- [Data listing]:
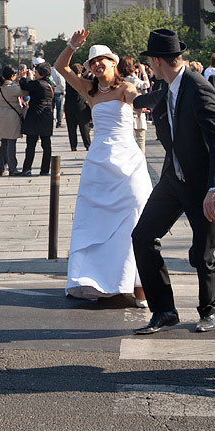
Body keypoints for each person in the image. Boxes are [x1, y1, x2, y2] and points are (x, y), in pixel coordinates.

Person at [130, 29, 215, 335]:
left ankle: (208, 311)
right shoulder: (169, 86)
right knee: (142, 236)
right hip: (174, 180)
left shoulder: (198, 88)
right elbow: (153, 99)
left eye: (150, 62)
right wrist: (121, 95)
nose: (150, 67)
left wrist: (214, 189)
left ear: (156, 61)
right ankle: (164, 311)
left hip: (202, 184)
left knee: (201, 254)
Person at [56, 33, 152, 304]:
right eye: (93, 61)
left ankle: (138, 284)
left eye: (103, 60)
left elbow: (135, 98)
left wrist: (142, 104)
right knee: (96, 222)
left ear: (113, 63)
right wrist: (72, 46)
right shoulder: (90, 90)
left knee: (136, 214)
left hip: (128, 162)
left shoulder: (125, 88)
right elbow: (60, 67)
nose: (98, 65)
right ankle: (98, 282)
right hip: (99, 162)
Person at [18, 62, 55, 176]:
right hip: (47, 116)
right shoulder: (50, 84)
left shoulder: (39, 84)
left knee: (31, 145)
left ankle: (27, 168)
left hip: (35, 115)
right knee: (46, 144)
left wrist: (24, 77)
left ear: (41, 73)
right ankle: (45, 169)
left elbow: (25, 85)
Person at [0, 65, 28, 176]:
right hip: (11, 116)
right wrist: (25, 78)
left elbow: (7, 82)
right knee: (12, 142)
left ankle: (1, 167)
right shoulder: (13, 88)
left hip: (0, 115)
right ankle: (13, 168)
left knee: (4, 142)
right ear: (12, 76)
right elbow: (26, 92)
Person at [64, 62, 92, 151]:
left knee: (71, 128)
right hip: (81, 105)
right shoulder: (81, 81)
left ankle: (73, 145)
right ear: (79, 72)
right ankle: (87, 144)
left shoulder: (68, 81)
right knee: (84, 127)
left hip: (69, 105)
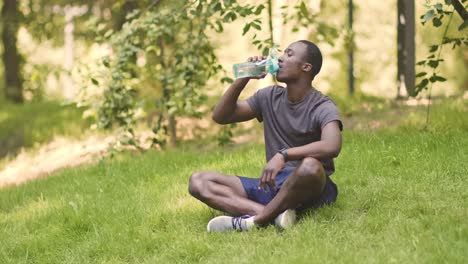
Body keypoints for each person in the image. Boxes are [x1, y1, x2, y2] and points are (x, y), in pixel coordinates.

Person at [188, 40, 343, 232]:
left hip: (307, 187)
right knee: (199, 181)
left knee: (310, 166)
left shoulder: (322, 106)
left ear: (306, 67)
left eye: (289, 54)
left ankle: (253, 221)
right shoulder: (269, 97)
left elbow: (332, 146)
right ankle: (273, 215)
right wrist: (244, 77)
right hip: (272, 186)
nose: (280, 58)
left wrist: (284, 155)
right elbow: (221, 116)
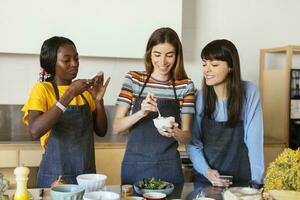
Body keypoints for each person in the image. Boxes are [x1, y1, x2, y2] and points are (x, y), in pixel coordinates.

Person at [22, 36, 110, 187]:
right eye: (67, 60)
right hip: (55, 179)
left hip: (86, 177)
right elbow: (34, 131)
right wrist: (69, 93)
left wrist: (98, 100)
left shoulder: (84, 92)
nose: (74, 64)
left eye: (76, 58)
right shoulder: (42, 89)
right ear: (52, 63)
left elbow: (101, 131)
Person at [113, 27, 195, 184]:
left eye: (169, 55)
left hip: (169, 167)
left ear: (177, 56)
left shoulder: (185, 86)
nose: (162, 62)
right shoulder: (134, 79)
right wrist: (141, 112)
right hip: (134, 166)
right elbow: (117, 127)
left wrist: (174, 131)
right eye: (157, 55)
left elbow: (187, 136)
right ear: (149, 54)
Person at [187, 39, 264, 186]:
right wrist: (207, 171)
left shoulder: (250, 92)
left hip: (242, 180)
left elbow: (254, 141)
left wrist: (256, 183)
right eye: (204, 64)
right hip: (207, 180)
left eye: (214, 64)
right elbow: (194, 143)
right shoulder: (200, 97)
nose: (206, 70)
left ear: (231, 67)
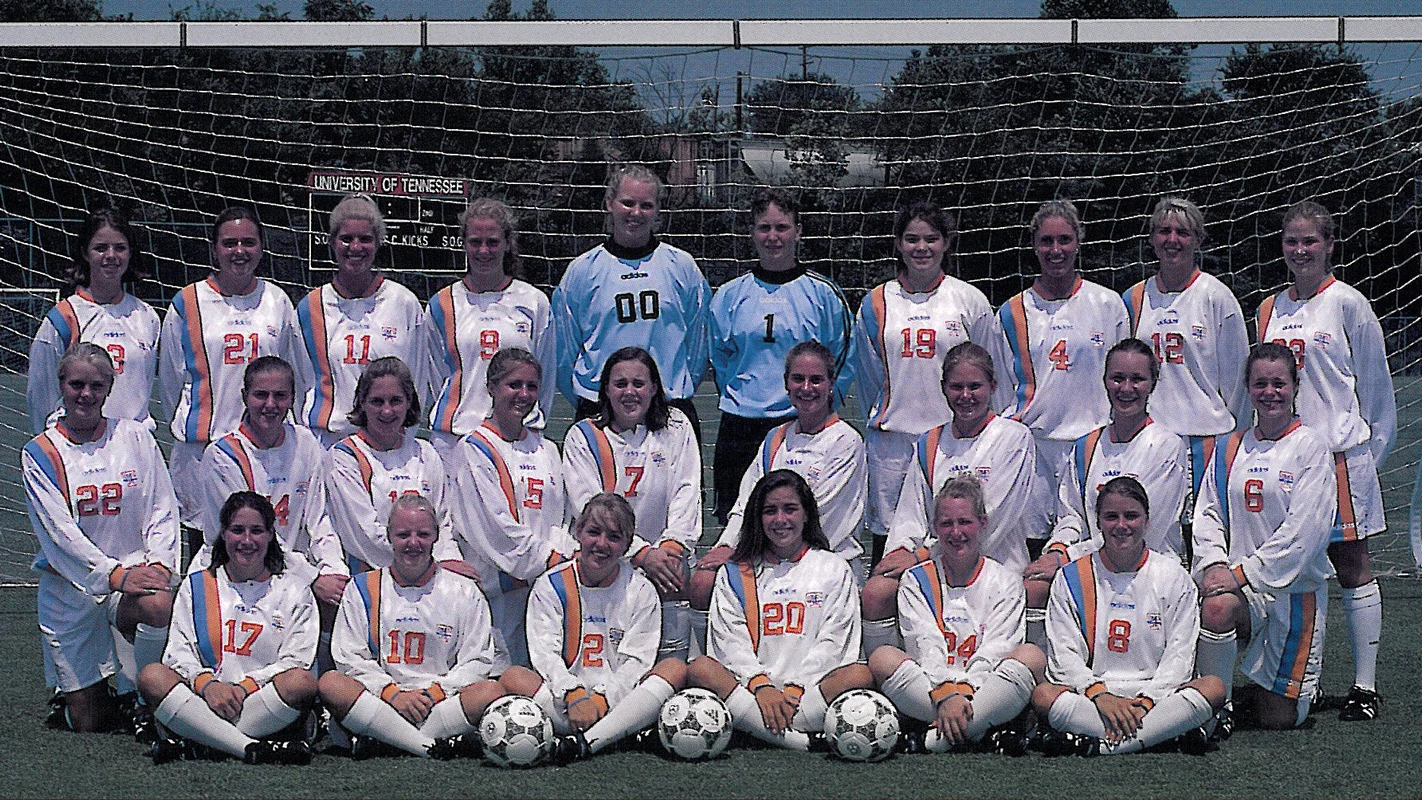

- [Action item]:
Set down every entry above exactly as written, but skip the pictures.

- [Output of the task]:
Body keypoints for each person in the image. Boxes are [x1, y1, x2, y2] and points are (x, y), in pixel coordinates.

Person at [130, 29, 215, 335]:
left ankle: (208, 311)
right shoulder: (169, 86)
right knee: (142, 236)
right hip: (174, 180)
left shoulder: (198, 88)
right elbow: (153, 99)
left eye: (150, 62)
right wrist: (121, 95)
nose: (150, 67)
left wrist: (214, 189)
left ear: (156, 61)
right ankle: (164, 311)
left hip: (202, 184)
left knee: (201, 254)
Person at [56, 33, 152, 304]:
right eye: (93, 61)
left ankle: (138, 284)
left eye: (103, 60)
left elbow: (135, 98)
left wrist: (142, 104)
right knee: (96, 222)
left ear: (113, 63)
right wrist: (72, 46)
right shoulder: (90, 90)
left knee: (136, 214)
left hip: (128, 162)
left shoulder: (125, 88)
right elbow: (60, 67)
nose: (98, 65)
right ankle: (98, 282)
right hip: (99, 162)
Person at [18, 62, 55, 176]:
right hip: (47, 116)
right shoulder: (50, 84)
left shoulder: (39, 84)
left knee: (31, 145)
left ankle: (27, 168)
left hip: (35, 115)
right knee: (46, 144)
left wrist: (24, 77)
left ear: (41, 73)
right ankle: (45, 169)
left elbow: (25, 85)
Person at [0, 65, 28, 176]:
right hip: (11, 116)
right wrist: (25, 78)
left elbow: (7, 82)
right knee: (12, 142)
left ankle: (1, 167)
right shoulder: (13, 88)
left hip: (0, 115)
right ankle: (13, 168)
left knee: (4, 142)
right ear: (12, 76)
right elbow: (26, 92)
Person at [64, 62, 92, 151]:
left knee: (71, 128)
right hip: (81, 105)
right shoulder: (81, 81)
left ankle: (73, 145)
right ear: (79, 72)
right ankle: (87, 144)
left shoulder: (68, 81)
right knee: (84, 127)
left hip: (69, 105)
Body keypoints for each person in the image. Boxes are [x1, y1, x2, y2] and points are (x, y), in pixel coordinates.

Person at [188, 40, 343, 232]:
left hip: (307, 187)
right knee: (199, 181)
left knee: (310, 166)
left shoulder: (322, 106)
left ear: (306, 67)
left eye: (289, 54)
left ankle: (253, 221)
right shoulder: (269, 97)
left elbow: (332, 146)
right ankle: (273, 215)
right wrist: (244, 77)
right hip: (272, 186)
nose: (280, 58)
left wrist: (284, 155)
right elbow: (221, 116)
Body keypoints for each person in the image. Boxes are [x1, y1, x2, y2] and points are (x, y), in pixel coordinates.

Person at [22, 36, 110, 187]:
right eye: (67, 60)
right hip: (55, 179)
left hip: (86, 177)
right elbow: (34, 131)
right wrist: (69, 93)
left wrist: (98, 100)
left shoulder: (84, 92)
nose: (74, 64)
left eye: (76, 58)
right shoulder: (42, 89)
right ear: (52, 63)
left elbow: (101, 131)
Person at [113, 27, 195, 184]:
left eye: (169, 55)
left hip: (169, 167)
left ear: (177, 56)
left shoulder: (185, 86)
nose: (162, 62)
right shoulder: (134, 79)
right wrist: (141, 112)
right hip: (134, 166)
right elbow: (117, 127)
left wrist: (174, 131)
right eye: (157, 55)
left elbow: (187, 136)
right ear: (149, 54)
Person at [187, 39, 264, 186]:
right wrist: (207, 171)
left shoulder: (250, 92)
left hip: (242, 180)
left elbow: (254, 141)
left wrist: (256, 183)
right eye: (204, 64)
right hip: (207, 180)
left eye: (214, 64)
right elbow: (194, 143)
right shoulder: (200, 97)
nose: (206, 70)
left ear: (231, 67)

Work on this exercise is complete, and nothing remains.